After finding refugee at the Malche Bible House in Freienwalde an der Oder, upon recommendation of a director there, Kagan made her way to Berlin to begin work with the Hebrew Christian Testimony to Israel (HCTI), a missionary society designed to “bear witness for Christ to the Jewish people in all its lands of their dispersion” (p. 804).  There she worked with Heinrich Poms, also a Christian of Jewish heritage, who shared a background similar to Kagan.  Following Kristallnacht, Poms and his family fled Germany with Kagan’s assistance.  Kagan herself remained behind and assumed the running of the HCTI.  Amazingly, she avoided deportation three times and continued in her administrative position.  During this time, Kagan was even able to have surgery to correct a degenerate eye condition.  She also became involved with relief efforts in connection with Pastor Heinrich Grüber’s Office, the Kirchliche Hilfsstelle für evangelische Nichatarier.  This perilous work eventually brought her to hide both Jews and Christians of Jewish heritage in the HCTI building.  At some point, the situation became too dangerous for Kagan to remain in public view and she went into hiding until the war ended.

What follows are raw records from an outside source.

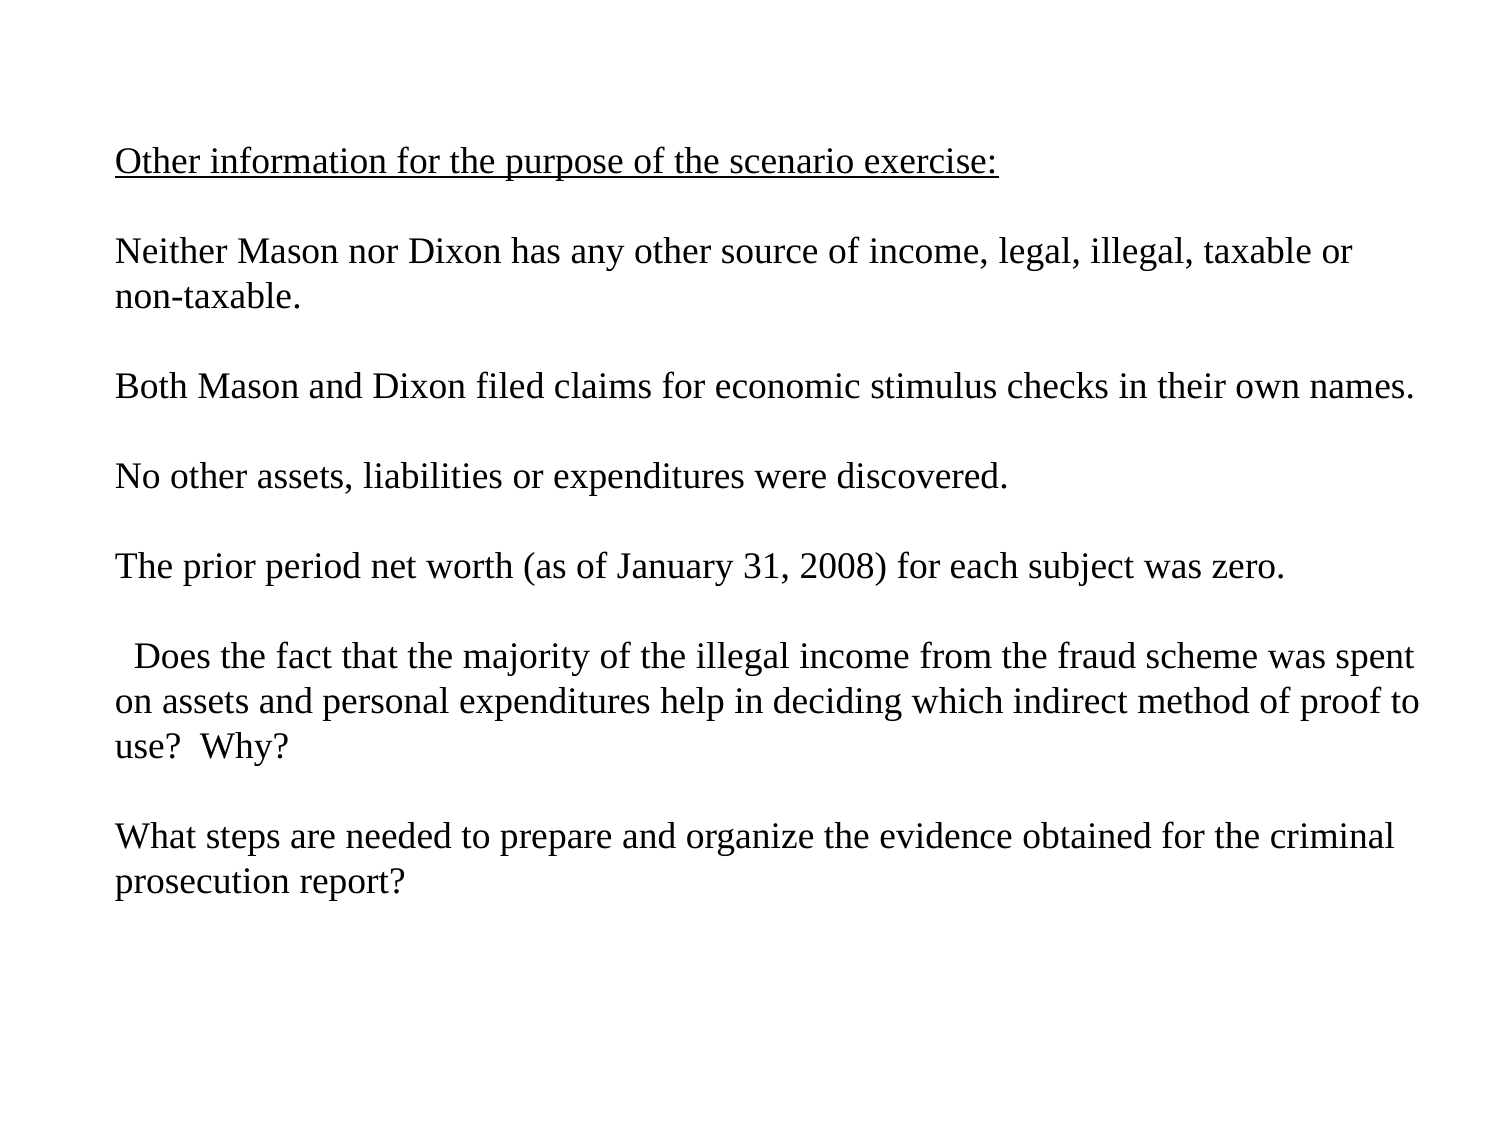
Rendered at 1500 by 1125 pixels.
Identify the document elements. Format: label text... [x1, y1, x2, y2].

text_box Other information for the purpose of the scenario exercise: Neither Mason nor Dixon has any other source of income, legal, illegal, taxable or non-taxable. Both Mason and Dixon filed claims for economic stimulus checks in their own names. No other assets, liabilities or expenditures were discovered. The prior period net worth (as of January 31, 2008) for each subject was zero. Does the fact that the majority of the illegal income from the fraud scheme was spent on assets and personal expenditures help in deciding which indirect method of proof to use? Why? What steps are needed to prepare and organize the evidence obtained for the criminal prosecution report? [99, 128, 1438, 909]
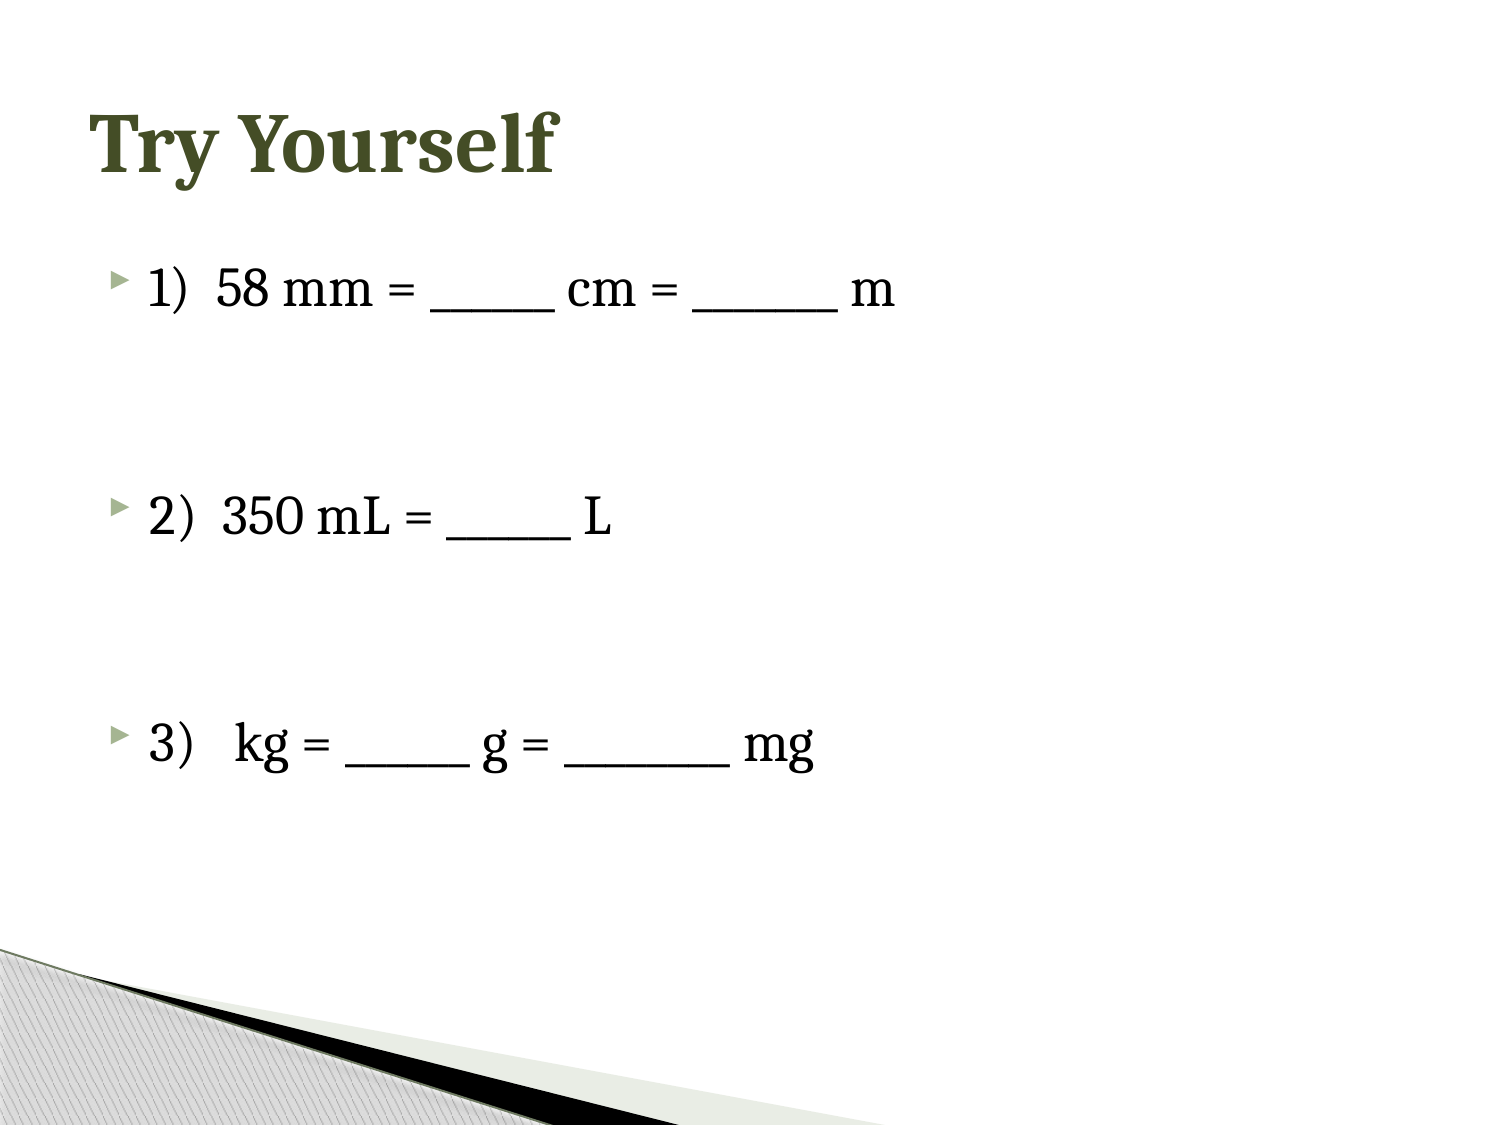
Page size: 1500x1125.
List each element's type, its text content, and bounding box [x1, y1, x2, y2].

title Try Yourself [75, 45, 1425, 233]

In post-war Germany, the situation for Christians of Jewish heritage within the German Lutheran Church did not change.  Railton attributes this to the Church’s unwillingness to address its National Socialist past directly and honestly.  He writes:  “It was a strange time when silence veiled a multitude of sins committed during the dark night of National Socialism:  sins of commission and even more sins of omission” (p. 813).  Despite this situation, Kagan resumed her missionary efforts and promoted the healing of wounds between Christians and Jews.  To this end, she encouraged her former colleague, Heinrich Poms, to return to Germany to assist her in her efforts.  Poms accepted her invitation and inaugurated a series of lectures that addressed the “‘demonic origin of antisemitism’ and the need to repent of all forms of such prejudice” (p. 816).  After seven years of toiling with reconciliation work and finding little support from the Lutheran Church, Kagan had had enough.  Family members in Israel had already been encouraging her to move there.  Giving up on Germany, she accepted their invitation and moved to Israel just outside of Haifa.  After her move, she continued to minister to the small Messianic Jewish community there until her sudden death in May 1963, the result of being hit by a motorbike.

Railton’s article informatively relates the horrendous impact of antisemitism on Christians of Jewish heritage.  As Railton notes, this is a topic that deserves more scholarly attention.  The article is well researched as Railton has thoroughly scoured the existing archives to tell Kagan’s story.   Yet, there are some areas where the reader desires more information or greater clarification.  For example, this reader would like to know more about the trials Poms and Kagan faced together.   Similarly, one learns little about Kagan’s experience in hiding in the last years of the war.  More specific examples might also have been offered to illustrate the prolongation of antisemitism in post-war German Lutheranism.  These points aside, Railton’s article provides us with a unique insight into the life of one woman who courageously resisted the Nazis by living out her faith conviction.  Hopefully, Railton’s work will inspire fellow historians to investigate this under-studied area further.